(Work order) The entries below contain a stretch that opens with the line containing "X3379857Y-8052952D02*" and closes with the line containing "X3532238Y-7929143D01*"; set down that stretch exactly, both ends included, and nothing else.

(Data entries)
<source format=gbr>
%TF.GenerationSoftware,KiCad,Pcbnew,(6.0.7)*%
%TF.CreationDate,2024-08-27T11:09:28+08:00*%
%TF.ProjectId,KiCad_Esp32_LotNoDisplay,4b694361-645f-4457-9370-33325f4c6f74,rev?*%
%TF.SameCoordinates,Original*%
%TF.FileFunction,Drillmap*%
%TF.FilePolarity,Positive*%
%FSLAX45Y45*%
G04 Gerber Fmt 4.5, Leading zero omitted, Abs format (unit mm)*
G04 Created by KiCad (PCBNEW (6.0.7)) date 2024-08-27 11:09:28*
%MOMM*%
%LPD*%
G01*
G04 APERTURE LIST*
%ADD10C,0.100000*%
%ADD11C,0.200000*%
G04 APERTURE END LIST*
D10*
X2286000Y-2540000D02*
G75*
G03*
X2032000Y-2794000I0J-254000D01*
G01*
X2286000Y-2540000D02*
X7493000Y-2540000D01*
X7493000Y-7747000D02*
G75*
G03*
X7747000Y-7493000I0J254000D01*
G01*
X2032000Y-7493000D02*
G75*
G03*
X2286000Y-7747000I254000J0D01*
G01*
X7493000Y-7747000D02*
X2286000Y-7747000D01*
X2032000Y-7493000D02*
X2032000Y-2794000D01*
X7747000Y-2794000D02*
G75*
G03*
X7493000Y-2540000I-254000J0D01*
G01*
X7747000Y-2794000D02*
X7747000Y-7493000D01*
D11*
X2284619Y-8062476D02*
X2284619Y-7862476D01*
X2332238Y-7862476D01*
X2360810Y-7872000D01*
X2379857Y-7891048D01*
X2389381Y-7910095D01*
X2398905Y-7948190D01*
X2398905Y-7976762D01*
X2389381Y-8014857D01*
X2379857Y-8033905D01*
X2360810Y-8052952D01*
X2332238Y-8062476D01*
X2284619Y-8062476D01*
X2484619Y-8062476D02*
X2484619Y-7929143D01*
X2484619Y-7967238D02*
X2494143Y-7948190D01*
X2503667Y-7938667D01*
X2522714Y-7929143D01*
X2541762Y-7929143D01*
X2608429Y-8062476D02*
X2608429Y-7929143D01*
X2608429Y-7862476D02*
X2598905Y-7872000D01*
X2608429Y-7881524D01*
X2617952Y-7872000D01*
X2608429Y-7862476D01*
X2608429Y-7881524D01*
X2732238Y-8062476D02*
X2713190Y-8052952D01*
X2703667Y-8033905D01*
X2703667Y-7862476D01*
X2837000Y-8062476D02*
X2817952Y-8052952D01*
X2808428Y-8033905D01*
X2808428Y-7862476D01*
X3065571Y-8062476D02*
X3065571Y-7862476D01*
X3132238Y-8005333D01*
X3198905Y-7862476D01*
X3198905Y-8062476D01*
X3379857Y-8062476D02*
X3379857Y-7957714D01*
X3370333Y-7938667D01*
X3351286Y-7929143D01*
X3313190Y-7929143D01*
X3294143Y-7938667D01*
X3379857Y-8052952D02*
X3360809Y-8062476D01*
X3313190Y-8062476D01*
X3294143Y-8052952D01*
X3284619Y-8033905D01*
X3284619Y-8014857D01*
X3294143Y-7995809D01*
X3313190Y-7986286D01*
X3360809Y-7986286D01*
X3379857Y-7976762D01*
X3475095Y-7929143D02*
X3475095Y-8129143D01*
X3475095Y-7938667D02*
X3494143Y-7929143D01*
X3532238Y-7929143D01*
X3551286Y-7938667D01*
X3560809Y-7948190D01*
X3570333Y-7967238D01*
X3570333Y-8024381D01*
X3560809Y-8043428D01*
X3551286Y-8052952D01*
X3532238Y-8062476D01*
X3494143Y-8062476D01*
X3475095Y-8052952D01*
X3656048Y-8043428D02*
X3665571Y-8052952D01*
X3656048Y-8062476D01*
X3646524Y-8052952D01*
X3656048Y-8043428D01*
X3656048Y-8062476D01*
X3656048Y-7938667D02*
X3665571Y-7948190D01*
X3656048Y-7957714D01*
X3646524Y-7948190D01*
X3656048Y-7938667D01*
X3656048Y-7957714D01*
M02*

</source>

* * *

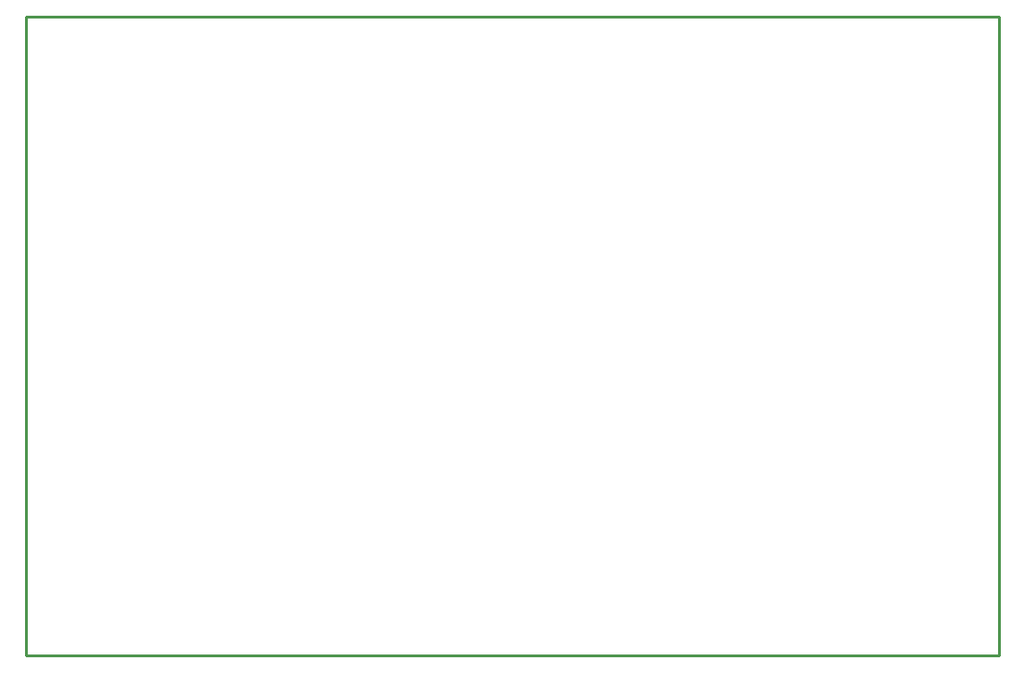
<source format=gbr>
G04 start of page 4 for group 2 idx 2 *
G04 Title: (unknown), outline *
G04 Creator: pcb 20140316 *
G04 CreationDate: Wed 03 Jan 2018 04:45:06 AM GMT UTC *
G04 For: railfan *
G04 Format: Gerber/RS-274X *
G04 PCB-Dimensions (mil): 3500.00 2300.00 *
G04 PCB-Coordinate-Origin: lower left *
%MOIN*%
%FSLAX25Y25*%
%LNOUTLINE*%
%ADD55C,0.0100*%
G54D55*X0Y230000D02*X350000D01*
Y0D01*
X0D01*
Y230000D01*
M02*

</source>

(Your response)
X3379857Y-8052952D02*
X3360809Y-8062476D01*
X3313190Y-8062476D01*
X3294143Y-8052952D01*
X3284619Y-8033905D01*
X3284619Y-8014857D01*
X3294143Y-7995809D01*
X3313190Y-7986286D01*
X3360809Y-7986286D01*
X3379857Y-7976762D01*
X3475095Y-7929143D02*
X3475095Y-8129143D01*
X3475095Y-7938667D02*
X3494143Y-7929143D01*
X3532238Y-7929143D01*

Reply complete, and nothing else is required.